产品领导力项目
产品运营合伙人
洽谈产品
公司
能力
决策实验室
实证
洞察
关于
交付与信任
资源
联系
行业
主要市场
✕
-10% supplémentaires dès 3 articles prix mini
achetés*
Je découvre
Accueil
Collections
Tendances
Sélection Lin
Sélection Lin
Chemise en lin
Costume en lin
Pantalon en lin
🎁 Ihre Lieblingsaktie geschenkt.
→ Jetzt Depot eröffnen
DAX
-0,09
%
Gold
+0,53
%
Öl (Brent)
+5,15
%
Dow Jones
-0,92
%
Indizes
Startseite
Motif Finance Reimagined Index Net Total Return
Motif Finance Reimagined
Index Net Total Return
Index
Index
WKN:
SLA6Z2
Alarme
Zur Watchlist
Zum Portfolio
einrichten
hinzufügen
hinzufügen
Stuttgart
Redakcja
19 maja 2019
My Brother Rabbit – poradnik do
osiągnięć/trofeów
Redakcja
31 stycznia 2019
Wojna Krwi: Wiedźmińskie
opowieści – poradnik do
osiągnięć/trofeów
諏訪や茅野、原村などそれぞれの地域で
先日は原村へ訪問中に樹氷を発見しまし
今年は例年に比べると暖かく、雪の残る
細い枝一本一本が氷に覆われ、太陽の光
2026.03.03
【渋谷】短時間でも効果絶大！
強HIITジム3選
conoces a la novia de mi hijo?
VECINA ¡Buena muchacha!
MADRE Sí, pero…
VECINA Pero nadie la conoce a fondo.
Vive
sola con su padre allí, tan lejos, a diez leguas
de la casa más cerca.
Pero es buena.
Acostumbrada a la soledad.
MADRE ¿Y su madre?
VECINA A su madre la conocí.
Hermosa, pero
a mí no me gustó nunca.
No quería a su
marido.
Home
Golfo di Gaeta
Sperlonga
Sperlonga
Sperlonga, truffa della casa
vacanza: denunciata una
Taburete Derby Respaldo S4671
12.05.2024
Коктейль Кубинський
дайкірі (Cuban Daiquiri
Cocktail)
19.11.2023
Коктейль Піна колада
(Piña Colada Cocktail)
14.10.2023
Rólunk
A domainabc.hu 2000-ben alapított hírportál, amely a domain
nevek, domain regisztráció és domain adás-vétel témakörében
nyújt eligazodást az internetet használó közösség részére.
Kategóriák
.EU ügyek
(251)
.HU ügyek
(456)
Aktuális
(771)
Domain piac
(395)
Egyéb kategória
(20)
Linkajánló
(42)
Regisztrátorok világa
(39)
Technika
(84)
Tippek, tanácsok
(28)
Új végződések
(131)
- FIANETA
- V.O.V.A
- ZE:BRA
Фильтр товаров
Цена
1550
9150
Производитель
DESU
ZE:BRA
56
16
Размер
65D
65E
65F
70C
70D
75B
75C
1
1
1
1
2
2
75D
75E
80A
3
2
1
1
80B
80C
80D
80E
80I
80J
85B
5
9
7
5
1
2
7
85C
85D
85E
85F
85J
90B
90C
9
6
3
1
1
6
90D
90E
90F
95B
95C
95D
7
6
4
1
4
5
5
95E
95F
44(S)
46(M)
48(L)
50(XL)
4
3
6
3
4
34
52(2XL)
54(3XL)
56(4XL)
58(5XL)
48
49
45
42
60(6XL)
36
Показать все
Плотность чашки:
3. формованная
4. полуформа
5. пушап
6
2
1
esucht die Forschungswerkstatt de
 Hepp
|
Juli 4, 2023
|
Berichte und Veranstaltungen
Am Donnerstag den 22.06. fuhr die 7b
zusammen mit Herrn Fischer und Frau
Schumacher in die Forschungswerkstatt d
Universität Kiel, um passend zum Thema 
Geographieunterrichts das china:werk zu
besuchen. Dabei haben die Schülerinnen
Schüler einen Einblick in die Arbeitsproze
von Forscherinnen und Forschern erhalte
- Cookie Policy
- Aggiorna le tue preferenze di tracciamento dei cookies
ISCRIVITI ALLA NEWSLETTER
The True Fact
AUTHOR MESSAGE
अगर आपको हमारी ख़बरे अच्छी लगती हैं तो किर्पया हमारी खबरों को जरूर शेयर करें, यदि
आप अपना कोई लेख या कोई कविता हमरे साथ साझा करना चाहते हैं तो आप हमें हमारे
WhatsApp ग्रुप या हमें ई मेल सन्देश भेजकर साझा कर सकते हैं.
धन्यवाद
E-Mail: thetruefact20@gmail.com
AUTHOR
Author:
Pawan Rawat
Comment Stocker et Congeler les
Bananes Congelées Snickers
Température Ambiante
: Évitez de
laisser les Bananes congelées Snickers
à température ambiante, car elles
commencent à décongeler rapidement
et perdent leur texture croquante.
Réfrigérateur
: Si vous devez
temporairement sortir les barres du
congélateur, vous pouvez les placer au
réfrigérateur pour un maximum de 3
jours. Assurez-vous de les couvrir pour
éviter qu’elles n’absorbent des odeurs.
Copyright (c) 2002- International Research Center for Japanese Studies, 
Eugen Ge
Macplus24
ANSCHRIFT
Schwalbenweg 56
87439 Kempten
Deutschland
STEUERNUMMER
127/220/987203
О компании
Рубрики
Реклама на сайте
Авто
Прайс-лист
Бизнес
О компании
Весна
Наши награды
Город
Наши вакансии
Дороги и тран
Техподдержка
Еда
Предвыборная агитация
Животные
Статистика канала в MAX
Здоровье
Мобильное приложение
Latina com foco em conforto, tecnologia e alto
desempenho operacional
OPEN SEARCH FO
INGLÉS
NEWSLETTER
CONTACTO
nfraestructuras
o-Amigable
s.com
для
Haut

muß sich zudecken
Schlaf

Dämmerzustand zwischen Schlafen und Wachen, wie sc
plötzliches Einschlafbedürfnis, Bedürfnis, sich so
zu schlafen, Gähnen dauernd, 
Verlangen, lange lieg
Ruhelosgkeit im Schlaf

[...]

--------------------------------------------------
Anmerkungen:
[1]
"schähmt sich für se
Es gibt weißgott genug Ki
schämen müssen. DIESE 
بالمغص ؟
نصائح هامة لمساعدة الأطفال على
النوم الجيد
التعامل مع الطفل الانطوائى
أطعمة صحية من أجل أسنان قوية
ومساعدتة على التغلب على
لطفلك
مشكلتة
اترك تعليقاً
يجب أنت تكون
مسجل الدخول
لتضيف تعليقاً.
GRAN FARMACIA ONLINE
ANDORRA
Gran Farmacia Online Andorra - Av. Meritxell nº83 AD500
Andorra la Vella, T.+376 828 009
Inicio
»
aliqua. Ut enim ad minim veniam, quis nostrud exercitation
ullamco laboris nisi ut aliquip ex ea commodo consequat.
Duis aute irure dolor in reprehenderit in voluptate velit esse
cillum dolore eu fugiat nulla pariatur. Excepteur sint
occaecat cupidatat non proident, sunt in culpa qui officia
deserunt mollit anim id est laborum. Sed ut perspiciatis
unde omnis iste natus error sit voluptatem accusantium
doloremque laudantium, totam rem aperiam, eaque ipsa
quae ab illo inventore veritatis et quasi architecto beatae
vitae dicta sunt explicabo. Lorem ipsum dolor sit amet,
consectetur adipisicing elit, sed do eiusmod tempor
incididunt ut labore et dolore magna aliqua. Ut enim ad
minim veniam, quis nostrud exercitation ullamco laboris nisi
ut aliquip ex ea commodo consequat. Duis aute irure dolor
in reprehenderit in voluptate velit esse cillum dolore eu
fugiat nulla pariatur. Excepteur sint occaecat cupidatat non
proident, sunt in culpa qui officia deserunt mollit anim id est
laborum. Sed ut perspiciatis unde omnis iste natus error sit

★ ★ ★

#### Task:
Give the number of lines that include the word "Total" in the listing. Nothing else belongs in the reply.

#### Answer area:
2